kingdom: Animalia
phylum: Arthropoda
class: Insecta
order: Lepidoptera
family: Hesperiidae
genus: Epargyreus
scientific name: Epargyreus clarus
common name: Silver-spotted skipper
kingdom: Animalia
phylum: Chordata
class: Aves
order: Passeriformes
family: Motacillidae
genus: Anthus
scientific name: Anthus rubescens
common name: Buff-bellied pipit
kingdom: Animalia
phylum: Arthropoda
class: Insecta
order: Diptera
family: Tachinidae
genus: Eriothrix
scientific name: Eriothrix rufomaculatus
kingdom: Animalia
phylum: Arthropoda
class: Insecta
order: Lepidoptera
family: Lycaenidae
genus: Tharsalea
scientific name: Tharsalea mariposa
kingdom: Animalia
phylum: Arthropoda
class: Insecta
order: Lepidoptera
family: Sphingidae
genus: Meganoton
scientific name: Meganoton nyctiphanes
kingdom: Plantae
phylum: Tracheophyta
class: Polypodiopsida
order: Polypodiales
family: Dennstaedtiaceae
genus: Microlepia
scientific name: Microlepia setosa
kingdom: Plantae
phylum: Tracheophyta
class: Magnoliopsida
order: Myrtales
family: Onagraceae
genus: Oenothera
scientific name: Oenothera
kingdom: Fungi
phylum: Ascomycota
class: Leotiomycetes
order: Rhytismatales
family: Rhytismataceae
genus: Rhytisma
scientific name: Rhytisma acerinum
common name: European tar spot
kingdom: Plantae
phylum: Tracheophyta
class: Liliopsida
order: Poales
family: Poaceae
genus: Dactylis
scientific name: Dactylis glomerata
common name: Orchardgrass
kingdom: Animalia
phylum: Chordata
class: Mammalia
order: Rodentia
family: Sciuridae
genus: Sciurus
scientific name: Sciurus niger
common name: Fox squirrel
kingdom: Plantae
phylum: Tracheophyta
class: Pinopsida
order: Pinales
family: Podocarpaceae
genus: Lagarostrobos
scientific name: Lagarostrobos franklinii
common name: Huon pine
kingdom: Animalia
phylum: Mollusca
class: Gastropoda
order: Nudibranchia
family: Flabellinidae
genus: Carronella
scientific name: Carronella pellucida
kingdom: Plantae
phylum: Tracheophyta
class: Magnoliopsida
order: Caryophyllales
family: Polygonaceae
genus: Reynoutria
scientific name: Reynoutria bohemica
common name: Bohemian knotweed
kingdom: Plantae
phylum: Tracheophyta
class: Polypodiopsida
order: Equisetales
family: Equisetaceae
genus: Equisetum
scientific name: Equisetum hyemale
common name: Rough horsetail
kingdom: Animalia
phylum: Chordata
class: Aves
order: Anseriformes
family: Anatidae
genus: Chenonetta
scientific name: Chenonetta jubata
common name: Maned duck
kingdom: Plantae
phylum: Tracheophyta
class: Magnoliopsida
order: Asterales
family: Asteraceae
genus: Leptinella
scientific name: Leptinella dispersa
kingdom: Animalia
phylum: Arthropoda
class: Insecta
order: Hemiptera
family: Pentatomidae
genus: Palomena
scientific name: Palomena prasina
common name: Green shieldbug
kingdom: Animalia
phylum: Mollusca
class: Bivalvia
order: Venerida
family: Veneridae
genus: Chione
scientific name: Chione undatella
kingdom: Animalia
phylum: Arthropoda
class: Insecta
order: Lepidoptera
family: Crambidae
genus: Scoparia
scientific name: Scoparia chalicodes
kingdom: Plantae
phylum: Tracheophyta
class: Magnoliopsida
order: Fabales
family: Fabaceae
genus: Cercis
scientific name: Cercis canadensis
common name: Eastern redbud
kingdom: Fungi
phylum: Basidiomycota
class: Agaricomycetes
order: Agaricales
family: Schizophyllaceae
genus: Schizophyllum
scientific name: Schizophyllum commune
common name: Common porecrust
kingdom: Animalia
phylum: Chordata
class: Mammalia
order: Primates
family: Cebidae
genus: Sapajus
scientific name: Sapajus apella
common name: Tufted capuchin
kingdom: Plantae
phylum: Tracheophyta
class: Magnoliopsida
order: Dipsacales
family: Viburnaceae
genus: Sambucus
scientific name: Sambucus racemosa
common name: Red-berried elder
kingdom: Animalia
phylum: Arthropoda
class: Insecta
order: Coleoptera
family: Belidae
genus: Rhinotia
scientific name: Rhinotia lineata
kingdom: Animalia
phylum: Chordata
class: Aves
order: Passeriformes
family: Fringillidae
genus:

§ §

To be done:
Rewrite all the lines above as a numbered list, skipping any blank lines.

Written solution:
1. kingdom: Animalia
2. phylum: Arthropoda
3. class: Insecta
4. order: Lepidoptera
5. family: Hesperiidae
6. genus: Epargyreus
7. scientific name: Epargyreus clarus
8. common name: Silver-spotted skipper
9. kingdom: Animalia
10. phylum: Chordata
11. class: Aves
12. order: Passeriformes
13. family: Motacillidae
14. genus: Anthus
15. scientific name: Anthus rubescens
16. common name: Buff-bellied pipit
17. kingdom: Animalia
18. phylum: Arthropoda
19. class: Insecta
20. order: Diptera
21. family: Tachinidae
22. genus: Eriothrix
23. scientific name: Eriothrix rufomaculatus
24. kingdom: Animalia
25. phylum: Arthropoda
26. class: Insecta
27. order: Lepidoptera
28. family: Lycaenidae
29. genus: Tharsalea
30. scientific name: Tharsalea mariposa
31. kingdom: Animalia
32. phylum: Arthropoda
33. class: Insecta
34. order: Lepidoptera
35. family: Sphingidae
36. genus: Meganoton
37. scientific name: Meganoton nyctiphanes
38. kingdom: Plantae
39. phylum: Tracheophyta
40. class: Polypodiopsida
41. order: Polypodiales
42. family: Dennstaedtiaceae
43. genus: Microlepia
44. scientific name: Microlepia setosa
45. kingdom: Plantae
46. phylum: Tracheophyta
47. class: Magnoliopsida
48. order: Myrtales
49. family: Onagraceae
50. genus: Oenothera
51. scientific name: Oenothera
52. kingdom: Fungi
53. phylum: Ascomycota
54. class: Leotiomycetes
55. order: Rhytismatales
56. family: Rhytismataceae
57. genus: Rhytisma
58. scientific name: Rhytisma acerinum
59. common name: European tar spot
60. kingdom: Plantae
61. phylum: Tracheophyta
62. class: Liliopsida
63. order: Poales
64. family: Poaceae
65. genus: Dactylis
66. scientific name: Dactylis glomerata
67. common name: Orchardgrass
68. kingdom: Animalia
69. phylum: Chordata
70. class: Mammalia
71. order: Rodentia
72. family: Sciuridae
73. genus: Sciurus
74. scientific name: Sciurus niger
75. common name: Fox squirrel
76. kingdom: Plantae
77. phylum: Tracheophyta
78. class: Pinopsida
79. order: Pinales
80. family: Podocarpaceae
81. genus: Lagarostrobos
82. scientific name: Lagarostrobos franklinii
83. common name: Huon pine
84. kingdom: Animalia
85. phylum: Mollusca
86. class: Gastropoda
87. order: Nudibranchia
88. family: Flabellinidae
89. genus: Carronella
90. scientific name: Carronella pellucida
91. kingdom: Plantae
92. phylum: Tracheophyta
93. class: Magnoliopsida
94. order: Caryophyllales
95. family: Polygonaceae
96. genus: Reynoutria
97. scientific name: Reynoutria bohemica
98. common name: Bohemian knotweed
99. kingdom: Plantae
100. phylum: Tracheophyta
101. class: Polypodiopsida
102. order: Equisetales
103. family: Equisetaceae
104. genus: Equisetum
105. scientific name: Equisetum hyemale
106. common name: Rough horsetail
107. kingdom: Animalia
108. phylum: Chordata
109. class: Aves
110. order: Anseriformes
111. family: Anatidae
112. genus: Chenonetta
113. scientific name: Chenonetta jubata
114. common name: Maned duck
115. kingdom: Plantae
116. phylum: Tracheophyta
117. class: Magnoliopsida
118. order: Asterales
119. family: Asteraceae
120. genus: Leptinella
121. scientific name: Leptinella dispersa
122. kingdom: Animalia
123. phylum: Arthropoda
124. class: Insecta
125. order: Hemiptera
126. family: Pentatomidae
127. genus: Palomena
128. scientific name: Palomena prasina
129. common name: Green shieldbug
130. kingdom: Animalia
131. phylum: Mollusca
132. class: Bivalvia
133. order: Venerida
134. family: Veneridae
135. genus: Chione
136. scientific name: Chione undatella
137. kingdom: Animalia
138. phylum: Arthropoda
139. class: Insecta
140. order: Lepidoptera
141. family: Crambidae
142. genus: Scoparia
143. scientific name: Scoparia chalicodes
144. kingdom: Plantae
145. phylum: Tracheophyta
146. class: Magnoliopsida
147. order: Fabales
148. family: Fabaceae
149. genus: Cercis
150. scientific name: Cercis canadensis
151. common name: Eastern redbud
152. kingdom: Fungi
153. phylum: Basidiomycota
154. class: Agaricomycetes
155. order: Agaricales
156. family: Schizophyllaceae
157. genus: Schizophyllum
158. scientific name: Schizophyllum commune
159. common name: Common porecrust
160. kingdom: Animalia
161. phylum: Chordata
162. class: Mammalia
163. order: Primates
164. family: Cebidae
165. genus: Sapajus
166. scientific name: Sapajus apella
167. common name: Tufted capuchin
168. kingdom: Plantae
169. phylum: Tracheophyta
170. class: Magnoliopsida
171. order: Dipsacales
172. family: Viburnaceae
173. genus: Sambucus
174. scientific name: Sambucus racemosa
175. common name: Red-berried elder
176. kingdom: Animalia
177. phylum: Arthropoda
178. class: Insecta
179. order: Coleoptera
180. family: Belidae
181. genus: Rhinotia
182. scientific name: Rhinotia lineata
183. kingdom: Animalia
184. phylum: Chordata
185. class: Aves
186. order: Passeriformes
187. family: Fringillidae
188. genus:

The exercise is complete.